The diet should be rich in Nrf2 activators that can be obtained from the

cabbage family, onions/garlic, kale, flax meal, soya products, small berries

especially blue berries and cranberries and their family members. Kale is

interesting since it is high in the Nrf2 activator kaempferol as well as in

the MAP kinase inhibitor quercetin. Onions are also interesting since not

only are they high in quercetin but also high in Nrf2 activating sulfur

compounds such as diallyl disulfide. Drinking tea, whether green or black

as well as apples is to be recommended.

With the plant phytochemicals there are almost no studies to indicate how

much of a given food should one eat to decrease the probability of

inflammation. I do know that if the average person eats a medium sized

onion, then the blood quercetin level is about 1 micromolar. My animal

studies have shown that strong therapeutic effects are seen in spinal cord

injured rats with about 5 micromolar quercetin. This suggests a

medium-sized onion daily with its quercetin content and sulfur compounds

might have some impact on inflammation.

*A note of caution:* If you have not eaten any of the above foods you may

wish to be a little careful at first in case you may have allergies. I know

some people have allergies to strawberries.

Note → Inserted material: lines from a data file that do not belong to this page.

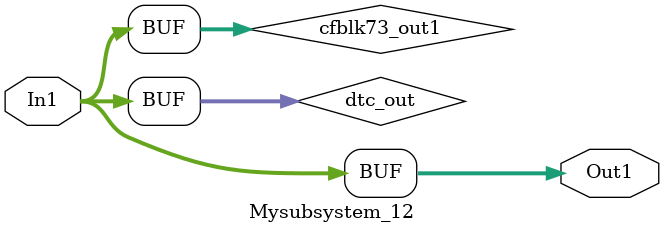
<source format=v>



`timescale 1 ns / 1 ns

module Mysubsystem_12
          (In1,
           Out1);


  input   [7:0] In1;  // uint8
  output  [7:0] Out1;  // uint8


  wire [7:0] dtc_out;  // ufix8
  wire [7:0] cfblk73_out1;  // uint8


  assign dtc_out = In1;



  assign cfblk73_out1 = dtc_out;



  assign Out1 = cfblk73_out1;

endmodule  // Mysubsystem_12


</source>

*Can An Anti-Inflammatory Diet Have An Effect On MS Progression?* We do not

know since we need clinical trials in humans but what pharmaceutical company

is interested in dietary clinical trials and the traditional funding

agencies will not fund such trials. Nine years my colleagues and I have

demonstrated in a rat model of experimental allergenic encephalomyelitis

(EAE) that administration of an Nrf2 activator greatly decreased the

severity of the lesions in the rat model of EAE. EAE is not really a

model of MS but it is the most widely used animal model of

inflammatory-mediated demyelination.

Of interest is that there is now a human clinical trial with dimethyl

fumarate. Dimethyl fumarate has been shown to have therapeutic effects in

psoriasis, another disease thought to be autoimmune in nature. Because MS

is thought to be primarily an autoimmune disease clinical trials with

dimethyl fumrate were initiated. The results to date are comparable to more

“standard” therapies such as beta-seron. Dimethyl fumarate has been known

for more than two decades to be a very potent activator of Nrf2. This

suggests that a diet rich in Nrf2 activators may well have some therapeutic

effect in MS.

*Final Thoughts:* To have an MS lesion one needs to have inflamed blood

vessels. Immune cells essentially require inflamed post-capillary veins to

enter the brain and spinal cord. An anti-inflammatory diet in principle

should decrease the probability of blood vessels being inflamed and, thus,

should in principle decrease the probability of an exacerbation. The

highest levels of the phytochemicals will be in the blood indicating the

most potent anti-inflammatory activities of phytochemicals may well be the

endothelial cell lining of blood vessels.